DATA TO USE:

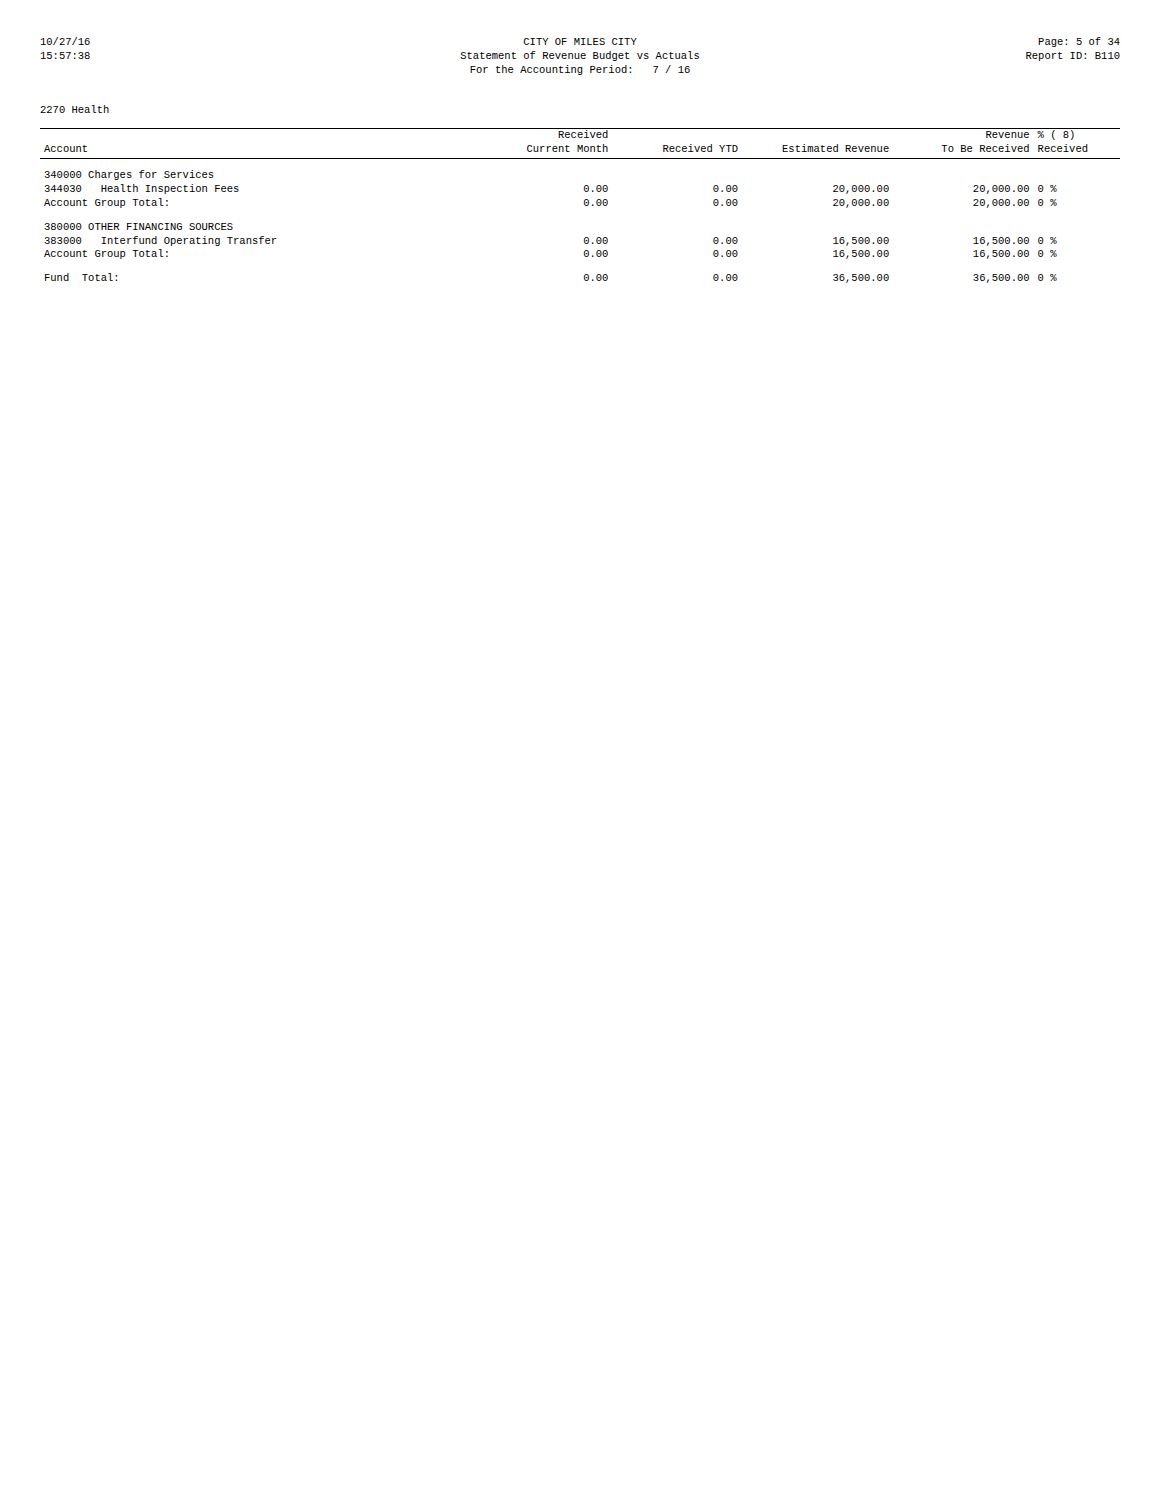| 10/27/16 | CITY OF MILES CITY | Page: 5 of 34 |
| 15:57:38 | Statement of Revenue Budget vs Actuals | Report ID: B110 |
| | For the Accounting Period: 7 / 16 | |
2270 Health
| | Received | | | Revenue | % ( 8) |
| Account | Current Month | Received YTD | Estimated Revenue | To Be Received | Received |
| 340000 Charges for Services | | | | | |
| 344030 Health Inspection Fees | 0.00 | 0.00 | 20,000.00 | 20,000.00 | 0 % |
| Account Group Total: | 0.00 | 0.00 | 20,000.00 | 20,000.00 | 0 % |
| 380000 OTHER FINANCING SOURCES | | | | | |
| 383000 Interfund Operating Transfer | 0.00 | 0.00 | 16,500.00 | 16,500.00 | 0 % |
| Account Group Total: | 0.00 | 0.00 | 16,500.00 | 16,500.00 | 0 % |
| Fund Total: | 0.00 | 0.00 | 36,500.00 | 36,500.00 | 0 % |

EXERCISE OBJECTIVE:
Among the lines of the data, which ones contain the word "Group"? Show them.

THE ANSWER:
| Account Group Total: | 0.00 | 0.00 | 20,000.00 | 20,000.00 | 0 % |
| Account Group Total: | 0.00 | 0.00 | 16,500.00 | 16,500.00 | 0 % |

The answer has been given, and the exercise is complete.